Rationale and Design of a Randomized Controlled Double-Blind Internal Pilot Trial for Prevention of Recurrent Ischemic Priapism in Men with Sickle Cell Disease (PIN Trial)

Introduction

Sickle cell disease (SCD) is an autosomal recessive disorder associated with frequent pain and organ dysfunction. Approximately 33% of men with SCD have experienced at least one priapism episode. A priapism episode is often associated temporally with multiple events that may last hours to days without remitting and can result in erectile dysfunction, penile scarring, and sexual dysfunctions. Preclinical studies in transgenic SCD mice demonstrate that priapism occurs in the setting of relative nitric oxide (NO) deficiency due to chronic hemolysis. Based on the biological basis for priapism in SCD, we postulate that hydroxyurea, a nitric oxide (NO) donor, in combination with tadalafil, a phosphodiesterase-5 (PDE-5) inhibitor will restore normal homeostasis between voluntary erection and detumescence and decrease the incidence rate of priapism.

Methods

We designed a randomized controlled, double-blind internal pilot trial to prevent recurrent ischemic priapism in men with SCD. Participants will be randomly allocated to two arms in a 1:1 ratio: hydroxyurea 20 mg/kg/day and tadalafil 5 mg every morning or hydroxyurea 20 mg/kg/day and placebo. The inclusion criteria consist of participants with sickle cell anemia (HbSS/SßThal⁰), ages 18-40 years, who must have had at least 3 episodes of priapism (each lasting ≥1 hour) in the preceding 12 months. The exclusion criteria include decreased estimated glomerular filtration rate (<50 ml/min/1.72m²), high tricuspid regurgitation velocity (>2.7 m/sec), liver cirrhosis, and contraindication to PDE-5 inhibitors or hydroxyurea. The trial has a screening phase of 2-6 weeks (where priapism events occurring in this period are recorded) and a treatment phase (12 months). A strategy of daily text messaging is used to track priapism recurrences, whereas a paper diary is kept as a backup. The participants are seen monthly for study follow-up and drug adherence assessment. An independent data monitoring safety committee (DSMB) and medical monitors review the trial participants, procedures, and processes for safety. For a sample size of 100 and a baseline priapism rate of 11.6 events per year (estimates from observational data),⁵ and a mean follow-up of 1 year, we will have 99.9% power to detect a 33% reduction in the priapism rate using Poisson regression with an alpha of 0.05. We selected an effect size (33%) that was approximately the mid-point between the three FDA-approved therapies for the reduction in vaso-occlusive pain rate: crizanlizumab (45%), hydroxyurea (44%), and L-glutamine (25%).

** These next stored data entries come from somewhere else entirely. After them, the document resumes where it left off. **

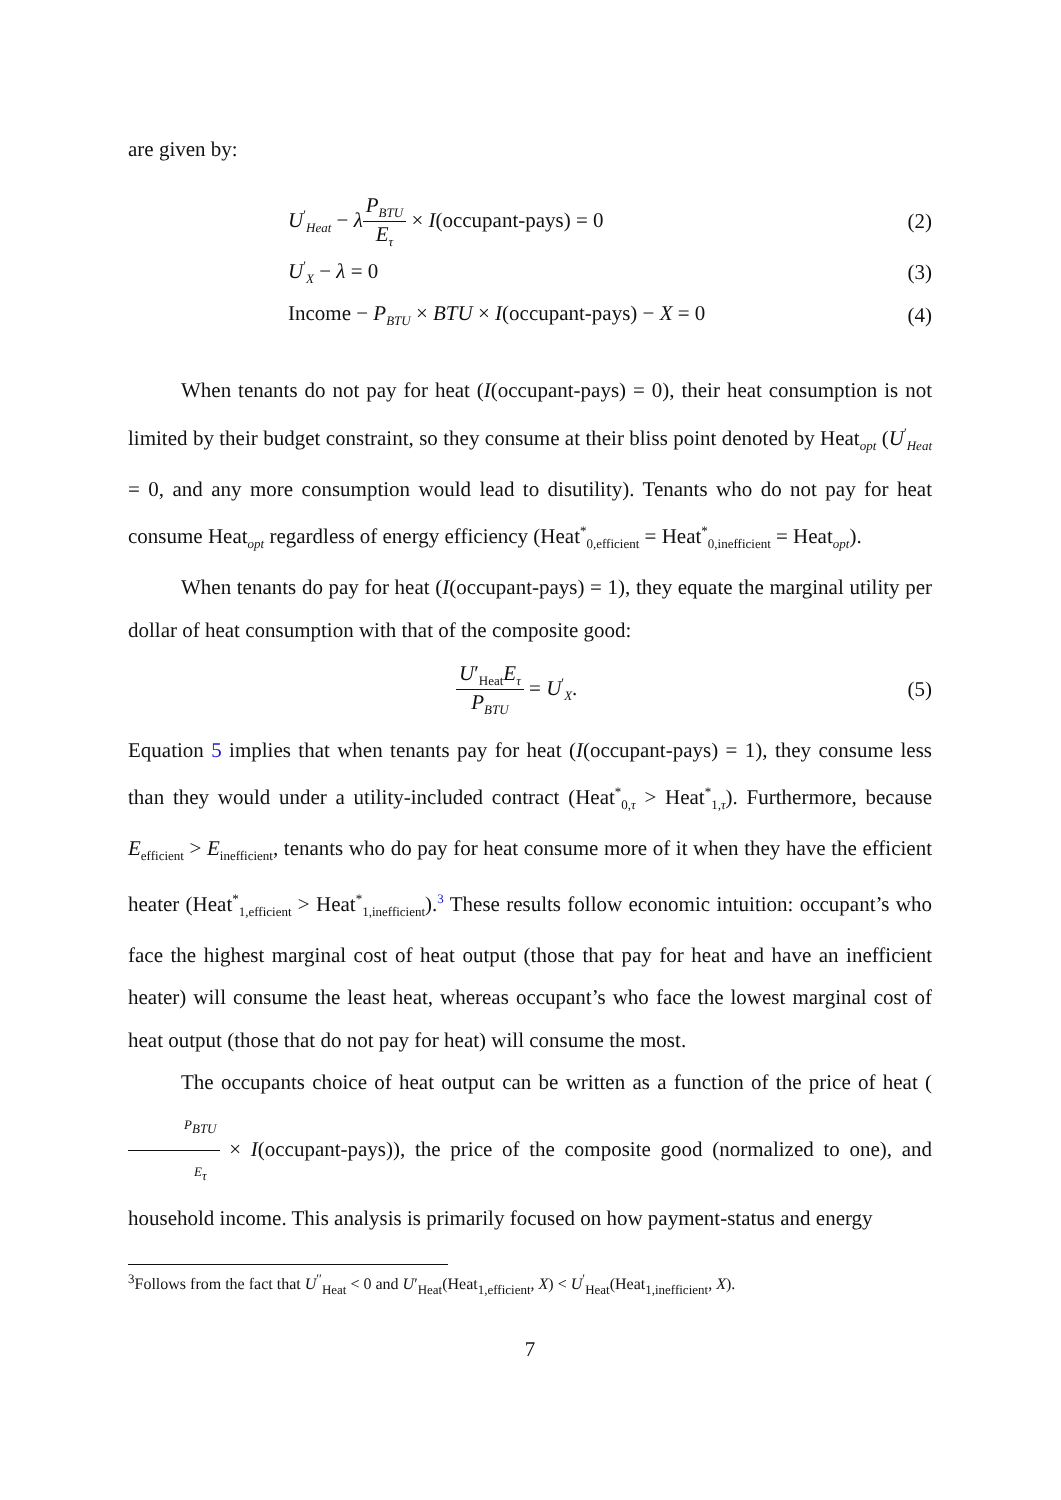are given by:
U<sup>′</sup><sub>Heat</sub> − λP<sub>BTU</sub> E<sub>τ</sub> × I(occupant-pays) = 0 (2)
U<sup>′</sup><sub>X</sub> − λ = 0 (3)
Income − P<sub>BTU</sub> × BTU × I(occupant-pays) − X = 0 (4)
When tenants do not pay for heat (I(occupant-pays) = 0), their heat consumption is not limited by their budget constraint, so they consume at their bliss point denoted by Heat<sub>opt</sub> (U<sup>′</sup><sub>Heat</sub> = 0, and any more consumption would lead to disutility). Tenants who do not pay for heat consume Heat<sub>opt</sub> regardless of energy efficiency (Heat<sup>*</sup><sub>0,efficient</sub> = Heat<sup>*</sup><sub>0,inefficient</sub> = Heat<sub>opt</sub>).
When tenants do pay for heat (I(occupant-pays) = 1), they equate the marginal utility per dollar of heat consumption with that of the composite good:
U′<sub>Heat</sub>E<sub>τ</sub> P<sub>BTU</sub> = U<sup>′</sup><sub>X</sub>. (5)
Equation 5 implies that when tenants pay for heat (I(occupant-pays) = 1), they consume less than they would under a utility-included contract (Heat<sup>*</sup><sub>0,τ</sub> > Heat<sup>*</sup><sub>1,τ</sub>). Furthermore, because E<sub>efficient</sub> > E<sub>inefficient</sub>, tenants who do pay for heat consume more of it when they have the efficient heater (Heat<sup>*</sup><sub>1,efficient</sub> > Heat<sup>*</sup><sub>1,inefficient</sub>).<sup>3</sup> These results follow economic intuition: occupant’s who face the highest marginal cost of heat output (those that pay for heat and have an inefficient heater) will consume the least heat, whereas occupant’s who face the lowest marginal cost of heat output (those that do not pay for heat) will consume the most.
The occupants choice of heat output can be written as a function of the price of heat (P<sub>BTU</sub> E<sub>τ</sub> × I(occupant-pays)), the price of the composite good (normalized to one), and household income. This analysis is primarily focused on how payment-status and energy
<sup>3</sup> Follows from the fact that U<sup>′′</sup><sub>Heat</sub> < 0 and U′<sub>Heat</sub>(Heat<sub>1,efficient</sub>, X) < U<sup>′</sup><sub>Heat</sub>(Heat<sub>1,inefficient</sub>, X).
7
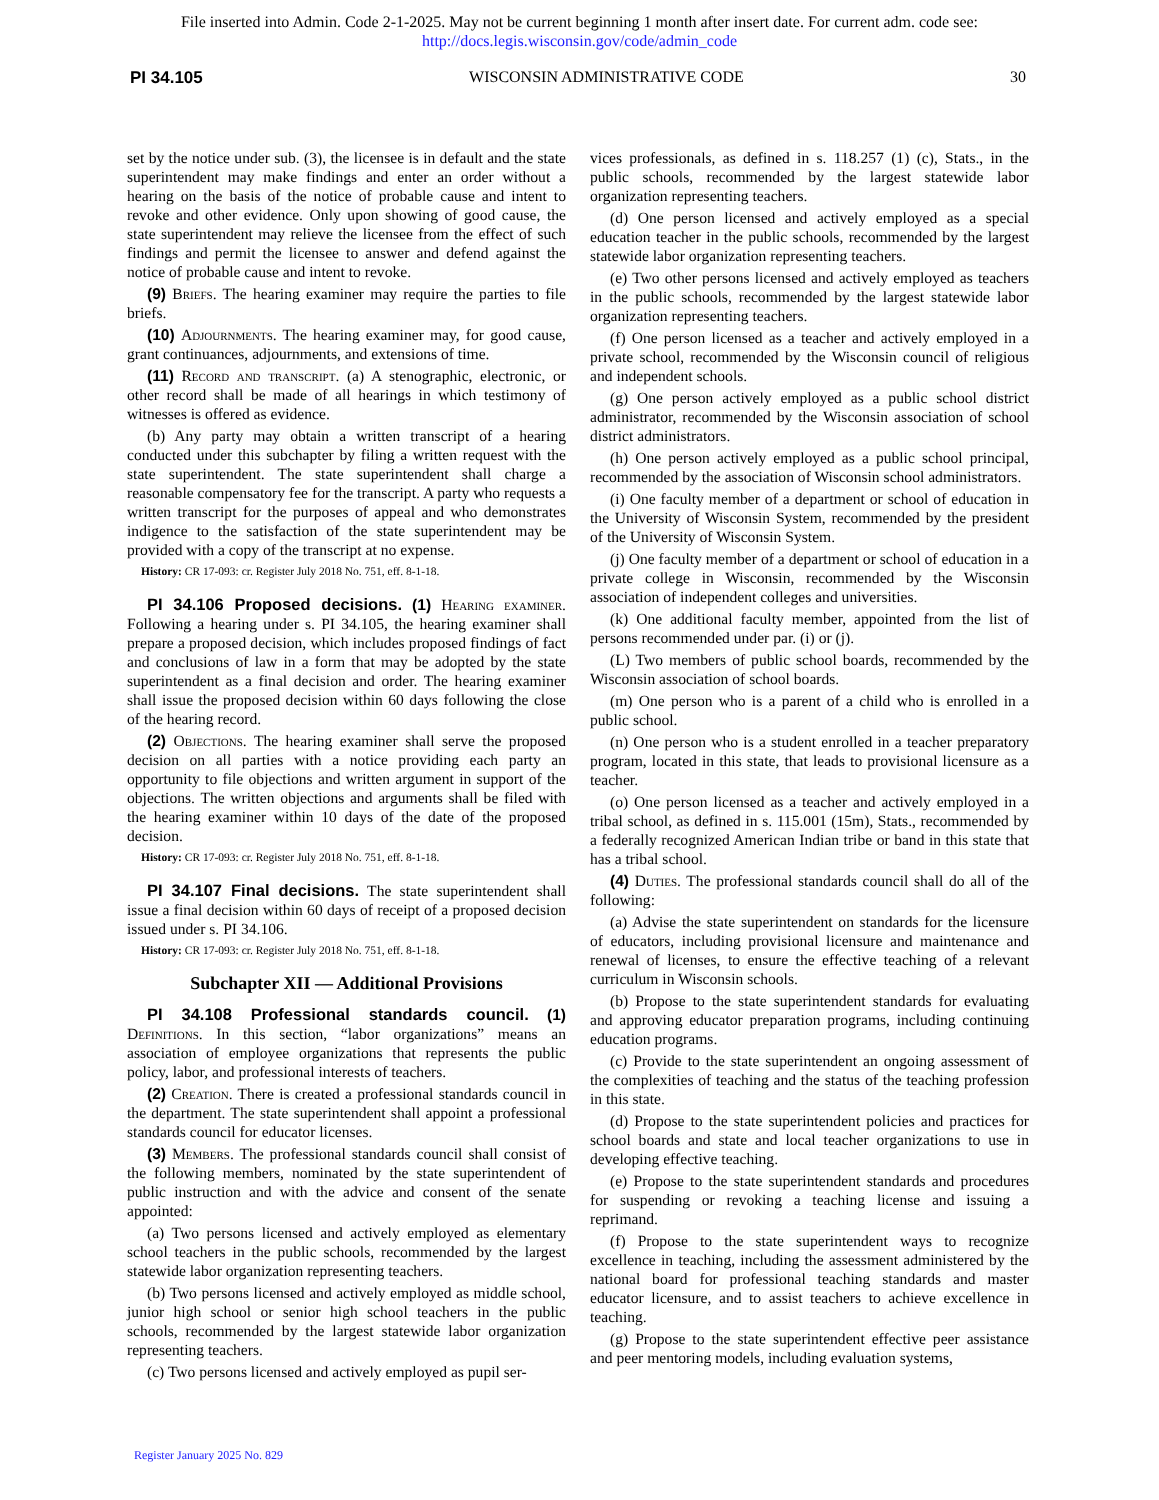File inserted into Admin. Code 2-1-2025. May not be current beginning 1 month after insert date. For current adm. code see:
http://docs.legis.wisconsin.gov/code/admin_code
PI 34.105 WISCONSIN ADMINISTRATIVE CODE 30
set by the notice under sub. (3), the licensee is in default and the state superintendent may make findings and enter an order without a hearing on the basis of the notice of probable cause and intent to revoke and other evidence. Only upon showing of good cause, the state superintendent may relieve the licensee from the effect of such findings and permit the licensee to answer and defend against the notice of probable cause and intent to revoke.
(9) Briefs. The hearing examiner may require the parties to file briefs.
(10) Adjournments. The hearing examiner may, for good cause, grant continuances, adjournments, and extensions of time.
(11) Record and transcript. (a) A stenographic, electronic, or other record shall be made of all hearings in which testimony of witnesses is offered as evidence.
(b) Any party may obtain a written transcript of a hearing conducted under this subchapter by filing a written request with the state superintendent. The state superintendent shall charge a reasonable compensatory fee for the transcript. A party who requests a written transcript for the purposes of appeal and who demonstrates indigence to the satisfaction of the state superintendent may be provided with a copy of the transcript at no expense.
History: CR 17-093: cr. Register July 2018 No. 751, eff. 8-1-18.
PI 34.106 Proposed decisions. (1) Hearing examiner. Following a hearing under s. PI 34.105, the hearing examiner shall prepare a proposed decision, which includes proposed findings of fact and conclusions of law in a form that may be adopted by the state superintendent as a final decision and order. The hearing examiner shall issue the proposed decision within 60 days following the close of the hearing record.
(2) Objections. The hearing examiner shall serve the proposed decision on all parties with a notice providing each party an opportunity to file objections and written argument in support of the objections. The written objections and arguments shall be filed with the hearing examiner within 10 days of the date of the proposed decision.
History: CR 17-093: cr. Register July 2018 No. 751, eff. 8-1-18.
PI 34.107 Final decisions. The state superintendent shall issue a final decision within 60 days of receipt of a proposed decision issued under s. PI 34.106.
History: CR 17-093: cr. Register July 2018 No. 751, eff. 8-1-18.
Subchapter XII — Additional Provisions
PI 34.108 Professional standards council. (1) Definitions. In this section, “labor organizations” means an association of employee organizations that represents the public policy, labor, and professional interests of teachers.
(2) Creation. There is created a professional standards council in the department. The state superintendent shall appoint a professional standards council for educator licenses.
(3) Members. The professional standards council shall consist of the following members, nominated by the state superintendent of public instruction and with the advice and consent of the senate appointed:
(a) Two persons licensed and actively employed as elementary school teachers in the public schools, recommended by the largest statewide labor organization representing teachers.
(b) Two persons licensed and actively employed as middle school, junior high school or senior high school teachers in the public schools, recommended by the largest statewide labor organization representing teachers.
(c) Two persons licensed and actively employed as pupil ser-
vices professionals, as defined in s. 118.257 (1) (c), Stats., in the public schools, recommended by the largest statewide labor organization representing teachers.
(d) One person licensed and actively employed as a special education teacher in the public schools, recommended by the largest statewide labor organization representing teachers.
(e) Two other persons licensed and actively employed as teachers in the public schools, recommended by the largest statewide labor organization representing teachers.
(f) One person licensed as a teacher and actively employed in a private school, recommended by the Wisconsin council of religious and independent schools.
(g) One person actively employed as a public school district administrator, recommended by the Wisconsin association of school district administrators.
(h) One person actively employed as a public school principal, recommended by the association of Wisconsin school administrators.
(i) One faculty member of a department or school of education in the University of Wisconsin System, recommended by the president of the University of Wisconsin System.
(j) One faculty member of a department or school of education in a private college in Wisconsin, recommended by the Wisconsin association of independent colleges and universities.
(k) One additional faculty member, appointed from the list of persons recommended under par. (i) or (j).
(L) Two members of public school boards, recommended by the Wisconsin association of school boards.
(m) One person who is a parent of a child who is enrolled in a public school.
(n) One person who is a student enrolled in a teacher preparatory program, located in this state, that leads to provisional licensure as a teacher.
(o) One person licensed as a teacher and actively employed in a tribal school, as defined in s. 115.001 (15m), Stats., recommended by a federally recognized American Indian tribe or band in this state that has a tribal school.
(4) Duties. The professional standards council shall do all of the following:
(a) Advise the state superintendent on standards for the licensure of educators, including provisional licensure and maintenance and renewal of licenses, to ensure the effective teaching of a relevant curriculum in Wisconsin schools.
(b) Propose to the state superintendent standards for evaluating and approving educator preparation programs, including continuing education programs.
(c) Provide to the state superintendent an ongoing assessment of the complexities of teaching and the status of the teaching profession in this state.
(d) Propose to the state superintendent policies and practices for school boards and state and local teacher organizations to use in developing effective teaching.
(e) Propose to the state superintendent standards and procedures for suspending or revoking a teaching license and issuing a reprimand.
(f) Propose to the state superintendent ways to recognize excellence in teaching, including the assessment administered by the national board for professional teaching standards and master educator licensure, and to assist teachers to achieve excellence in teaching.
(g) Propose to the state superintendent effective peer assistance and peer mentoring models, including evaluation systems,
Register January 2025 No. 829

Given the treatment effect for both arms is unknown, we chose an internal pilot trial design to allow for anticipated modifications of the study processes and recruitment strategies before the phase III trial (see Table 1). We planned an interim analysis to be conducted when approximately 50 participants have been followed for one year. During the interim analysis, assessment for efficacy and futility will be used to refine the final sample size based on the efficacy estimate. A recommendation to stop the trial for futility (based on priapism rates) will require a conditional power below 40% under the observed efficacy trend, with a two-sided type I error of <5%. Due to the potential that tadalafil is associated with an increased pain rate, an additional early stopping rule is based on the 95% confidence interval (CI) of the 1-year acute pain incidence rate and mortality rate ratios between the two arms. The trial will be paused and evaluated if the upper boundary of 95% CI is > 1.17. The 1.17, the inverse of 0.85, was chosen as a very conservative threshold based on the often-used FDA threshold of non-inferiority.

The trial is conducted at Aminu Kano Teaching Hospital (AKTH), and the protocol has been approved by the institutional review boards of both Vanderbilt University Medical Center and AKTH.

Results

The trial was opened on 13th April 2022 and is ongoing (see Figure 1 for the trial progress).

Conclusion

This phase II trial (NCT05142254) seeks to identify effective secondary prevention for priapism (a troubling complication of SCD), which currently has no evidence-based medical treatment strategy.

Idris:Agios pharmaceuticals: Consultancy. Burnett:Novartis, Futura Medical, Myriad Genetics, Comphya: Consultancy, Research Funding. DeBaun:Novartis, GBT, Vertex, and Forma Pharmaceutical: Consultancy, Research Funding.

Tadalafil, a phosphodiesterase type 5 inhibitor (PDE-5), is licensed by FDA mainly for treatment of erectile dysfunction. Preclinical and limited clinical data showed that PDE-5 inhibitors could paradoxically reduce the incidence of recurrent ischemic priapism in individuals with sickle cell disease. Our group is conducting an internal pilot trial to demonstrate the evidence for using this class of drug for secondary prevention of priapism.